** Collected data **
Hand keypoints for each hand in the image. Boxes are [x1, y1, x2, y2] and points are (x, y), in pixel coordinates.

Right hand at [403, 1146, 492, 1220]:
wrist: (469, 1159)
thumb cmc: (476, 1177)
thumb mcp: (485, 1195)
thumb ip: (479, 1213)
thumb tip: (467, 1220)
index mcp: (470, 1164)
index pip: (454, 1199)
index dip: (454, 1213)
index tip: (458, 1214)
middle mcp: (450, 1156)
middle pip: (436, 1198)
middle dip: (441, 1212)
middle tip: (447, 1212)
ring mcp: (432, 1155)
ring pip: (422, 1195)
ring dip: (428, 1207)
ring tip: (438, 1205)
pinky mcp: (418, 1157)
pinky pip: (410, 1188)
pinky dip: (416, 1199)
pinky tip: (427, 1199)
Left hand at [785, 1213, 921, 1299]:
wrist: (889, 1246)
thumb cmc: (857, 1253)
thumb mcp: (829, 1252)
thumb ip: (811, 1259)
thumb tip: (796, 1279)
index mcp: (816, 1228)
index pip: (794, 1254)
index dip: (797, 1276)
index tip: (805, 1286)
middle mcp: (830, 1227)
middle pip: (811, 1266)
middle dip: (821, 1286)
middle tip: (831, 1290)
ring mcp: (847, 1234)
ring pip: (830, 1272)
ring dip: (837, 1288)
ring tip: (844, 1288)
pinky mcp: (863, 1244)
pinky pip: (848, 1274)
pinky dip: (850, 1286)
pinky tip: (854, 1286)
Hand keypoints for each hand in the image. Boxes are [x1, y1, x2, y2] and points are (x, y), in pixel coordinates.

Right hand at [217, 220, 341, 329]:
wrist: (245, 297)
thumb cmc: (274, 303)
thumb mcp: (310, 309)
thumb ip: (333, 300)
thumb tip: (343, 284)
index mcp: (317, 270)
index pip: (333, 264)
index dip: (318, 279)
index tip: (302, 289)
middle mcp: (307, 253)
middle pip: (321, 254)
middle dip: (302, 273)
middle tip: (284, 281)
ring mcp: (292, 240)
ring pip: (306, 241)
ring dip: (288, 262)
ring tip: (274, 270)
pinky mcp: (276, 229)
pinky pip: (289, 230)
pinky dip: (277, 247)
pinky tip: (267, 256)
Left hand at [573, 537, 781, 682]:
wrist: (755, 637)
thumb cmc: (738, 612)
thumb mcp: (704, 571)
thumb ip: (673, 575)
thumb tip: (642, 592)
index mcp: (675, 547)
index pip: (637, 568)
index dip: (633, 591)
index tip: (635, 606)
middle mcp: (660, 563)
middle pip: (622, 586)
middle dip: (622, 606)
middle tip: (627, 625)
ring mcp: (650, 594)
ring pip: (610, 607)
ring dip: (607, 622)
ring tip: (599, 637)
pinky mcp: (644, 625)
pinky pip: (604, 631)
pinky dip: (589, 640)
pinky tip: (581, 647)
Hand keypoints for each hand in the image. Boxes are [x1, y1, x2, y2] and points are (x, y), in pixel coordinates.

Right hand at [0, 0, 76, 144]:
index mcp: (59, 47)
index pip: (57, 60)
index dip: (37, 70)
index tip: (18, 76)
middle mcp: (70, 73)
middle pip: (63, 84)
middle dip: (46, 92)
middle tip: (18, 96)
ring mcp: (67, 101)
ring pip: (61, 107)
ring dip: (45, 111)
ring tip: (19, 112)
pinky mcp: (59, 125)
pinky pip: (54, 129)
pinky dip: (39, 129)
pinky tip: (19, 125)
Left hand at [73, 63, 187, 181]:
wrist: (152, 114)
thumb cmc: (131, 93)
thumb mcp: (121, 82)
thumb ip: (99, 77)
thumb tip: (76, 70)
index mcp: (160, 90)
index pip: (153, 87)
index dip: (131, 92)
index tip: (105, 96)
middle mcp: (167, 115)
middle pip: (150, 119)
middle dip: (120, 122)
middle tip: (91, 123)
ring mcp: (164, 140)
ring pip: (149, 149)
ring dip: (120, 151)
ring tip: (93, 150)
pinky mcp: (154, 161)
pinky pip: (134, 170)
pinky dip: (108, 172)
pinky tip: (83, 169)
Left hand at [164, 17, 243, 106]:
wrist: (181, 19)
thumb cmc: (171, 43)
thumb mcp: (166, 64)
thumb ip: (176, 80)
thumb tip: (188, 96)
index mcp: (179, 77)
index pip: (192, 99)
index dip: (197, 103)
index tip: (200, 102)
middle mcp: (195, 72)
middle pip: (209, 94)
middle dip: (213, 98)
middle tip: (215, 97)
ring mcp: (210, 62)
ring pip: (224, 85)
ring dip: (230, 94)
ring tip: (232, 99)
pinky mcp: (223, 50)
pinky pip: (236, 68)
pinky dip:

** The task **
Here the output must be the lines above from the line with "ring mcp: (650, 594)" to the line with "ring mcp: (67, 101)", both included, duplicated word for word and nothing else.

** Exercise solution **
ring mcp: (650, 594)
ring pip: (610, 607)
ring dip: (607, 622)
ring tip: (599, 637)
pinky mcp: (644, 625)
pinky pip: (604, 631)
pinky dip: (589, 640)
pinky tip: (581, 647)
Hand keypoints for each hand in the image. Boxes are [x1, y1, x2, y2] and points are (x, y), in pixel coordinates.

Right hand at [0, 0, 76, 144]:
index mcp: (59, 47)
index pip: (57, 60)
index dip: (37, 70)
index tip: (18, 76)
middle mcp: (70, 73)
middle pip: (63, 84)
middle dip: (46, 92)
middle tip: (18, 96)
ring mcp: (67, 101)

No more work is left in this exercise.